▶ _SOURCE DOCUMENT_
We will connect our biological neocortex to a synthetic neocortex in the cloud. This will be done by using medical nano-robots that go into the brain through the capillaries and provide wireless communication between our neocortical modules and the cloud in the same way that your smartphone today has wireless communication with the cloud. And the same way that your smartphone today amplifies its capabilities by connecting to many computers in the cloud, we will do the same thing with our neocortex.

This is a 2030s and 2040s scenario. Our thinking then will become a hybrid of the biological and nonbiological thinking in the cloud. As a result, we will become smarter, more musical, funnier, etc. But our thinking will become increasingly nonbiological as we extend further into the cloud and as the cloud becomes more powerful.

[Don’t worry about AI, says Garry Kasparov. Authoritarianism is the greatest threat to our future.]

Digital processes are inherently backed up, and we in turn will be able to back up our “mind file” or at least most of it. Being backed up is not an absolute guarantee of “living forever,” which will be clear to anyone who has ever lost a file, but it does provide another layer of protection. I don’t like to speak about immortality but rather indefinite extensions to the existence of our mind file. The mind file is not just an abstraction—there is literally information in our brains that defines our memories, our skills, and our personality. And it is not backed up today. Its survival is dependent on the survival of one piece of hardware. So being able to back up our mind file or most of it will provide significant added protection.

But it is not an absolute protection. I won’t be able to come to you at some point in the future and say, “I’ve done it, I’ve lived forever,” because it is never forever.

▶ _DATA SHOWN_

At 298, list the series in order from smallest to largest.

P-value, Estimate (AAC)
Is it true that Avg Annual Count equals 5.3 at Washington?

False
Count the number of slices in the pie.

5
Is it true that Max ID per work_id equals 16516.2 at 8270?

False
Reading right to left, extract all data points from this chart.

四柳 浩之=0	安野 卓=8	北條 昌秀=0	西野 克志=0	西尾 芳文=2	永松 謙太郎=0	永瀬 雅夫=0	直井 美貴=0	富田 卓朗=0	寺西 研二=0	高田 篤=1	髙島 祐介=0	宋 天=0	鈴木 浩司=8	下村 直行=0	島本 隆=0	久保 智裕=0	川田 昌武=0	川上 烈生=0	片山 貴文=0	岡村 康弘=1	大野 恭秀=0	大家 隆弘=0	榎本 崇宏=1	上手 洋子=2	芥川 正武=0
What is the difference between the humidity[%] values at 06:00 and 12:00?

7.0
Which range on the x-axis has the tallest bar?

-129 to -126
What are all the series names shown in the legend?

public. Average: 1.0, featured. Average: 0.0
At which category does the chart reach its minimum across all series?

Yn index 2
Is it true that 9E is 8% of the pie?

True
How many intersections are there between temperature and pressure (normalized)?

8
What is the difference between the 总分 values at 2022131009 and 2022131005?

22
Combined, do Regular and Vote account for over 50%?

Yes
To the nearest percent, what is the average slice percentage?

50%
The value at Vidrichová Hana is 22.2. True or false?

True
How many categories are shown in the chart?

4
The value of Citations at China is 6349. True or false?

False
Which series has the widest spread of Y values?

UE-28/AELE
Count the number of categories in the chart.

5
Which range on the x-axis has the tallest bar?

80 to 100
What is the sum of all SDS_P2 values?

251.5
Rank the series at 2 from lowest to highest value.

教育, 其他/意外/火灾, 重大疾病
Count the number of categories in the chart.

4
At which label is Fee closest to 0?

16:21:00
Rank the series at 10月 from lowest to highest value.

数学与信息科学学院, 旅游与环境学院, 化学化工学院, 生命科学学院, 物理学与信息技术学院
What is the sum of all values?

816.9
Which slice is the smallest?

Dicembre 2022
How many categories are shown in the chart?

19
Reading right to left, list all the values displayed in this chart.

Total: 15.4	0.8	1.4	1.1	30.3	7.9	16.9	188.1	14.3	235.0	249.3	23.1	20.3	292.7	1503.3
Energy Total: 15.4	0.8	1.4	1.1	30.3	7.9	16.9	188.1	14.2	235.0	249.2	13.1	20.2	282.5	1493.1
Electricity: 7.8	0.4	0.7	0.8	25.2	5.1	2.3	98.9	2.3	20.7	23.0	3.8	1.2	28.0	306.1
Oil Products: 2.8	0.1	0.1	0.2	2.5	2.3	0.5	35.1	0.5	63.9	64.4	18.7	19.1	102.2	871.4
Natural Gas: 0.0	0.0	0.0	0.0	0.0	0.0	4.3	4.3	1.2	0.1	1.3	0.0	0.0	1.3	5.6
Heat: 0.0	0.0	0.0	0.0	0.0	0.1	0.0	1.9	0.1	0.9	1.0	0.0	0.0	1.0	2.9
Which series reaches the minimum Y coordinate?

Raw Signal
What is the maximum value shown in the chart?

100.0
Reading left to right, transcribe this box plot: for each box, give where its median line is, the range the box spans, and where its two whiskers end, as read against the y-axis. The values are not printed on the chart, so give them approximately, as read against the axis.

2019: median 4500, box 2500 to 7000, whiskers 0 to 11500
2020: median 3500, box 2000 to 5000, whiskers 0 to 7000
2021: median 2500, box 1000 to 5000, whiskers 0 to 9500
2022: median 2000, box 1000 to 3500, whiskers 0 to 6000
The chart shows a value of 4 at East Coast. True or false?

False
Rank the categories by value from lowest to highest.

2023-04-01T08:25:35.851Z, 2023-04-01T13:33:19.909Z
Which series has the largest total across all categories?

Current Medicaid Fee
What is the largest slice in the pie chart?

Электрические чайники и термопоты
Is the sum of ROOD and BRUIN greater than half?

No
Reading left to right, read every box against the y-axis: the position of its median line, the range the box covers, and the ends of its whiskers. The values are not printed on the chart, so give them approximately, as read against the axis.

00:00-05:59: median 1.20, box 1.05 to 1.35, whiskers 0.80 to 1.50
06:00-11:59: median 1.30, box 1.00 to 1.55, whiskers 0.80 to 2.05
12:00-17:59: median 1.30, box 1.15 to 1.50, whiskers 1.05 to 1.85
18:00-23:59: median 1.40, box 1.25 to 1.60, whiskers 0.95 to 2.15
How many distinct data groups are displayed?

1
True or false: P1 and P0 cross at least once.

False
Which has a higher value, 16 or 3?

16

▶ _WHAT IS NEEDED_
Copy out the passage above about linking the neocortex to the cloud, word for word and in full.

▶ _EXPECTED ANSWER_
We will connect our biological neocortex to a synthetic neocortex in the cloud. This will be done by using medical nano-robots that go into the brain through the capillaries and provide wireless communication between our neocortical modules and the cloud in the same way that your smartphone today has wireless communication with the cloud. And the same way that your smartphone today amplifies its capabilities by connecting to many computers in the cloud, we will do the same thing with our neocortex.

This is a 2030s and 2040s scenario. Our thinking then will become a hybrid of the biological and nonbiological thinking in the cloud. As a result, we will become smarter, more musical, funnier, etc. But our thinking will become increasingly nonbiological as we extend further into the cloud and as the cloud becomes more powerful.

[Don’t worry about AI, says Garry Kasparov. Authoritarianism is the greatest threat to our future.]

Digital processes are inherently backed up, and we in turn will be able to back up our “mind file” or at least most of it. Being backed up is not an absolute guarantee of “living forever,” which will be clear to anyone who has ever lost a file, but it does provide another layer of protection. I don’t like to speak about immortality but rather indefinite extensions to the existence of our mind file. The mind file is not just an abstraction—there is literally information in our brains that defines our memories, our skills, and our personality. And it is not backed up today. Its survival is dependent on the survival of one piece of hardware. So being able to back up our mind file or most of it will provide significant added protection.

But it is not an absolute protection. I won’t be able to come to you at some point in the future and say, “I’ve done it, I’ve lived forever,” because it is never forever.